A common sentiment from hiring managers is that where they previously needed ten engineers, they now only need “two skilled engineers and one of these LLM-based agents,” which can be just as productive, said Nenad Medvidović, a computer science professor at the University of Southern California.
“We don’t need the junior developers anymore,” said Amr Awadallah, CEO of Vectara, a Palo Alto-based AI startup. “The AI now can code better than the average junior developer that comes out of the best schools out there.”
To be sure, AI is still a long way from causing the extinction of software engineers. As AI handles structured, repetitive tasks, human engineers’ jobs are shifting toward oversight.
Today’s AIs are powerful but “jagged,” meaning they can excel at certain math problems yet still fail basic logic tests and aren’t consistent. One study found that AI tools made experienced developers 19% slower at work, as they spent more time reviewing code and fixing errors.
Students should focus on learning how to manage and check the work of AI as well as getting experience working with it, said John David N. Dionisio, a computer science professor at LMU.
Stanford students say they are arriving at the job market and finding a split in the road; capable AI engineers can find jobs, but basic, old-school computer science jobs are disappearing.
As they hit this surprise speed bump, some students are lowering their standards and joining companies they wouldn’t have considered before. Some are creating their own startups. A large group of frustrated grads are deciding to continue their studies to beef up their resumes and add more skills needed to compete with AI.
“If you look at the enrollment numbers in the past two years, they’ve skyrocketed for people wanting to do a fifth-year master’s,” the Stanford graduate said. “It’s a whole other year, a whole other cycle to do recruiting. I would say, half of my friends are still on campus doing their fifth-year master’s.”

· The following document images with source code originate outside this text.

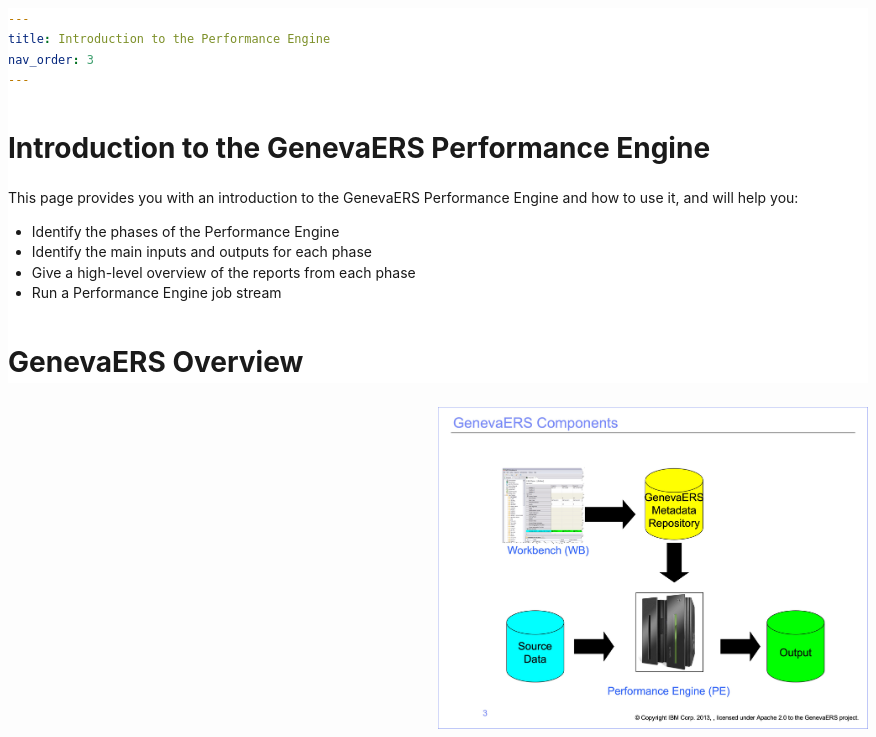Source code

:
 ```yaml
---
title: Introduction to the Performance Engine
nav_order: 3
---
```


# Introduction to the GenevaERS Performance Engine

This page provides you with an introduction to the GenevaERS Performance Engine and how to use it, and will  help you:
- Identify the phases of the Performance Engine 
- Identify the main inputs and outputs for each phase
- Give a high-level overview of the reports from each phase 
- Run a Performance Engine job stream 

# GenevaERS Overview
<div style="clear: right" > <img style="float: right;" width="50%" vspace="5" alt="GenevaERS Overview" src=images/Module2-GenevaERS_Performance_Engine_Overview/Module2_Slide3.jpeg title="GenevaERS Overview"/>
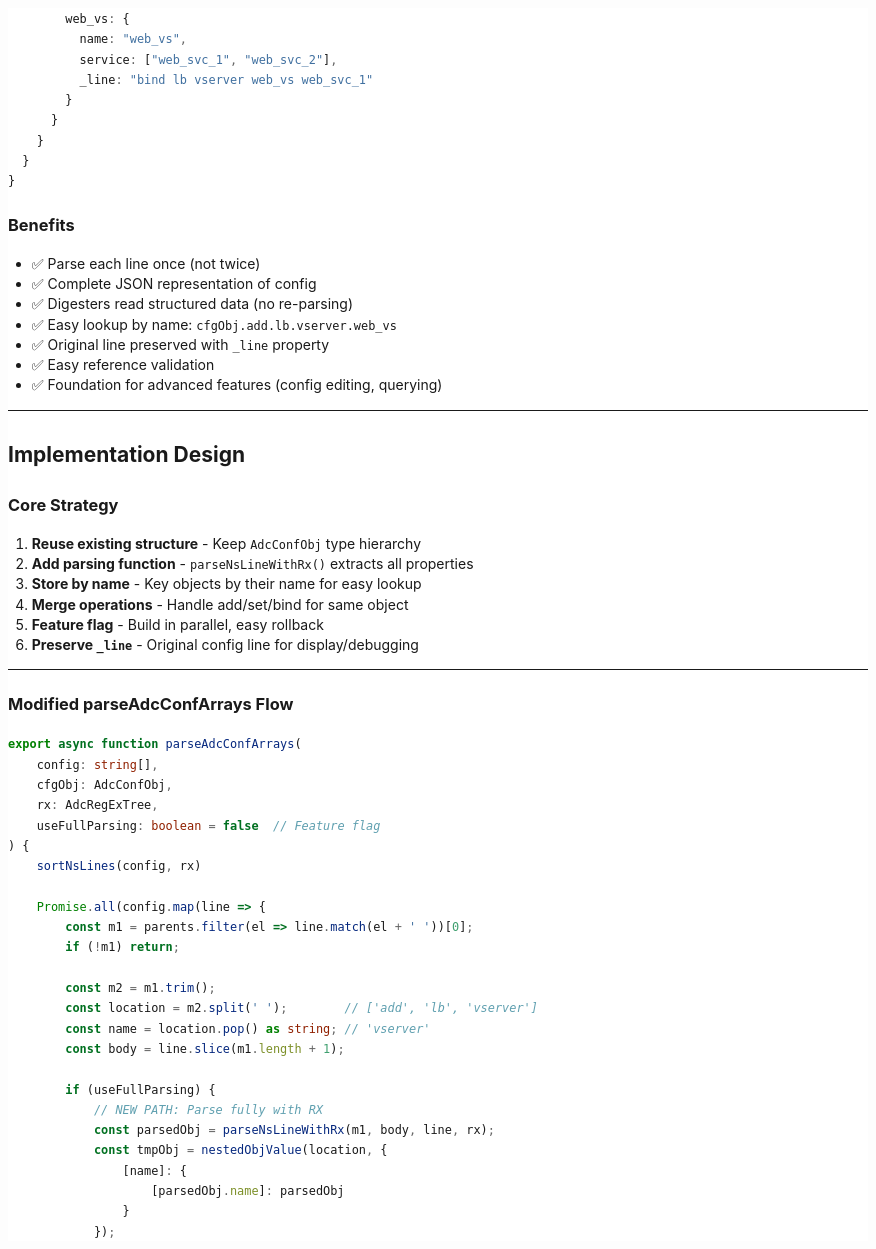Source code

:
 ```typescript
        web_vs: {
          name: "web_vs",
          service: ["web_svc_1", "web_svc_2"],
          _line: "bind lb vserver web_vs web_svc_1"
        }
      }
    }
  }
}
```

### Benefits

- ✅ Parse each line once (not twice)
- ✅ Complete JSON representation of config
- ✅ Digesters read structured data (no re-parsing)
- ✅ Easy lookup by name: `cfgObj.add.lb.vserver.web_vs`
- ✅ Original line preserved with `_line` property
- ✅ Easy reference validation
- ✅ Foundation for advanced features (config editing, querying)

---

## Implementation Design

### Core Strategy

1. **Reuse existing structure** - Keep `AdcConfObj` type hierarchy
2. **Add parsing function** - `parseNsLineWithRx()` extracts all properties
3. **Store by name** - Key objects by their name for easy lookup
4. **Merge operations** - Handle add/set/bind for same object
5. **Feature flag** - Build in parallel, easy rollback
6. **Preserve `_line`** - Original config line for display/debugging

---

### Modified parseAdcConfArrays Flow

```typescript
export async function parseAdcConfArrays(
    config: string[],
    cfgObj: AdcConfObj,
    rx: AdcRegExTree,
    useFullParsing: boolean = false  // Feature flag
) {
    sortNsLines(config, rx)

    Promise.all(config.map(line => {
        const m1 = parents.filter(el => line.match(el + ' '))[0];
        if (!m1) return;

        const m2 = m1.trim();
        const location = m2.split(' ');        // ['add', 'lb', 'vserver']
        const name = location.pop() as string; // 'vserver'
        const body = line.slice(m1.length + 1);

        if (useFullParsing) {
            // NEW PATH: Parse fully with RX
            const parsedObj = parseNsLineWithRx(m1, body, line, rx);
            const tmpObj = nestedObjValue(location, {
                [name]: {
                    [parsedObj.name]: parsedObj
                }
            });
```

After four months of searching, LMU graduate Akgul finally landed a technical lead job at a software consultancy in Los Angeles. At her new job, she uses AI coding tools, but she feels like she has to do the work of three developers.
Universities and students will have to rethink their curricula and majors to ensure that their four years of study prepare them for a world with AI.
“That’s been a dramatic reversal from three years ago, when all of my undergraduate mentees found great jobs at the companies around us,” Stanford’s Liphardt said. “That has changed.”